## What needs to be done
Only one span of the listing below is wanted: the lines from the one with "vfov_deg: 53.1" through the one with "f_number: 1.5", reproduced exactly, both ends kept.

## Records supplied
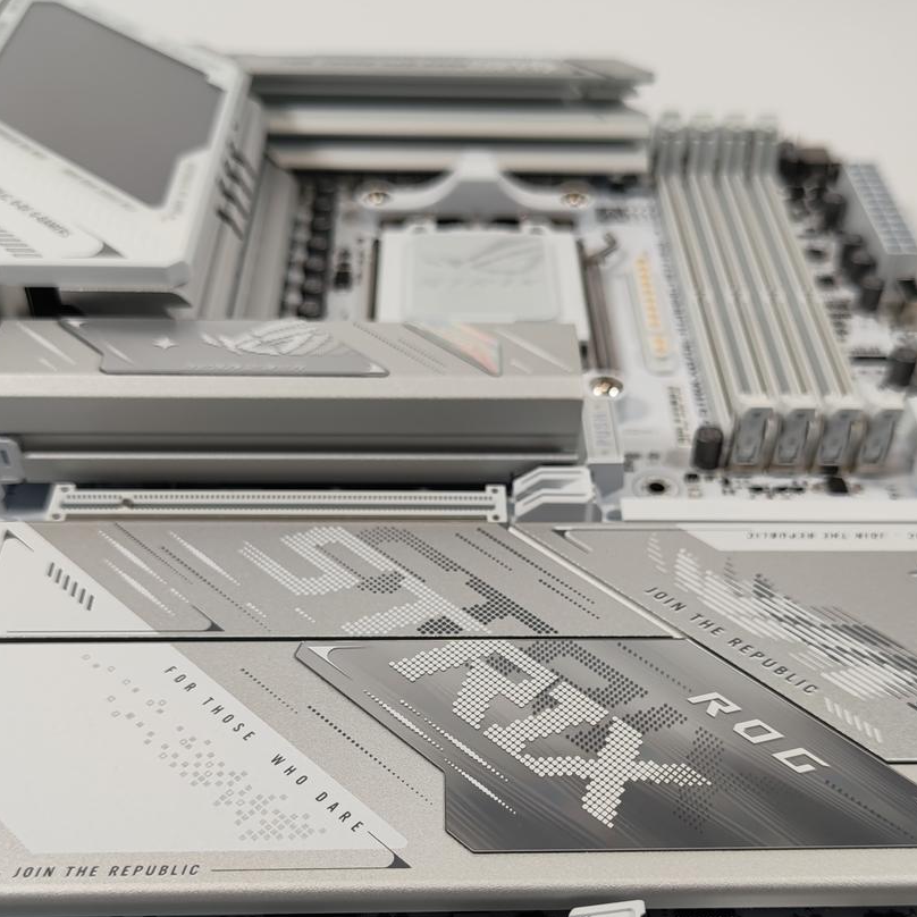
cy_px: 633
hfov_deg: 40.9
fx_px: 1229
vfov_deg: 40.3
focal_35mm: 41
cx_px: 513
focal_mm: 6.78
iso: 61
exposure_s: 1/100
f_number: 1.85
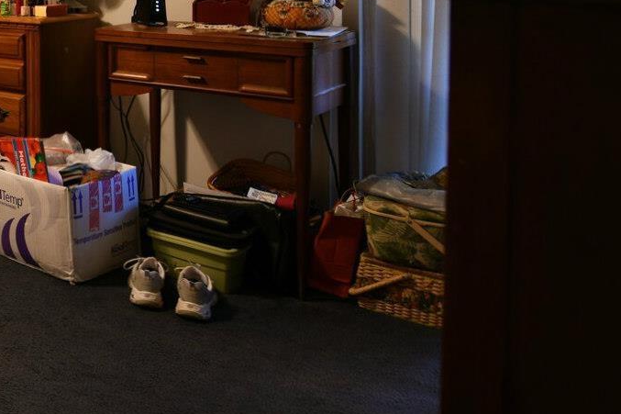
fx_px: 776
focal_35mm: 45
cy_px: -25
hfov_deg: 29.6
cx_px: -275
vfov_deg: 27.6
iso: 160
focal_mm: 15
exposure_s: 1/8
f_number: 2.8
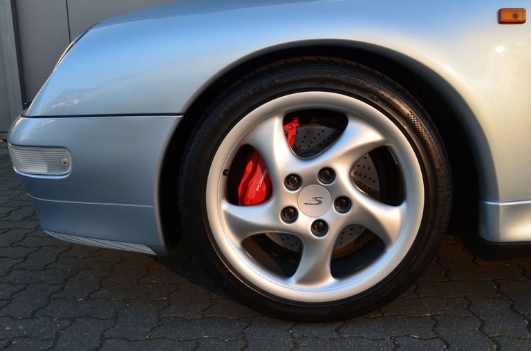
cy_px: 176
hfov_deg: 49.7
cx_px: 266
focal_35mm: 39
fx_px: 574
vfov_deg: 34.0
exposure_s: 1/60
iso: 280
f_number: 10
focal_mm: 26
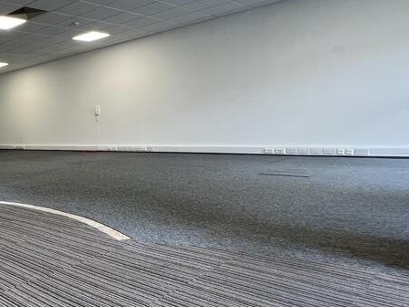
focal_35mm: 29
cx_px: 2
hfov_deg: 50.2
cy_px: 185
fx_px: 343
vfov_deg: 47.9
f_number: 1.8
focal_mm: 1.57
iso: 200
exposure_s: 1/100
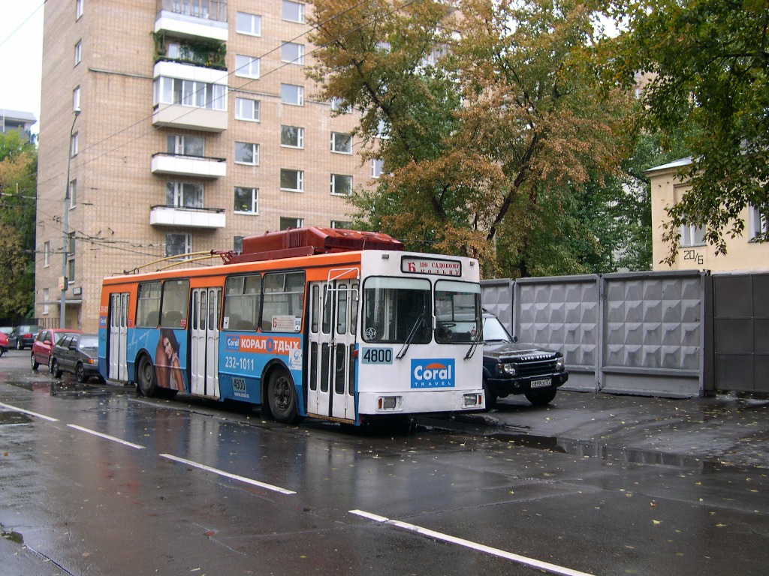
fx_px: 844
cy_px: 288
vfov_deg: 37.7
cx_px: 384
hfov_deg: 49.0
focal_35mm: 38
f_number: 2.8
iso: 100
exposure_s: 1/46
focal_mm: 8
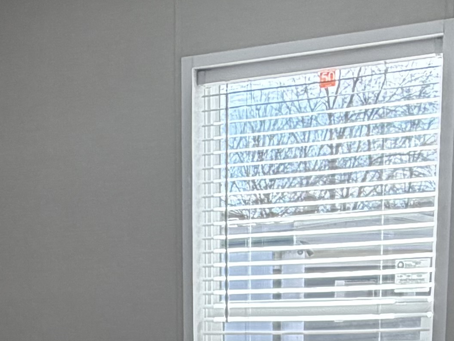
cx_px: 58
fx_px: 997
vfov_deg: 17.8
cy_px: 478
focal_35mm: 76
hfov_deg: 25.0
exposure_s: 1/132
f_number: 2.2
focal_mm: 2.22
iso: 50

* * *

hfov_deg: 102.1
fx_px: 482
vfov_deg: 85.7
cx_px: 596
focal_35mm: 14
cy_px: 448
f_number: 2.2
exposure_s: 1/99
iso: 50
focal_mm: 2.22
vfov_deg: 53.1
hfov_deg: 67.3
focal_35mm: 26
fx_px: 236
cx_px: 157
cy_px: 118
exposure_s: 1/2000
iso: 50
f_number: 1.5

## Response for this exercise
vfov_deg: 53.1
hfov_deg: 67.3
focal_35mm: 26
fx_px: 236
cx_px: 157
cy_px: 118
exposure_s: 1/2000
iso: 50
f_number: 1.5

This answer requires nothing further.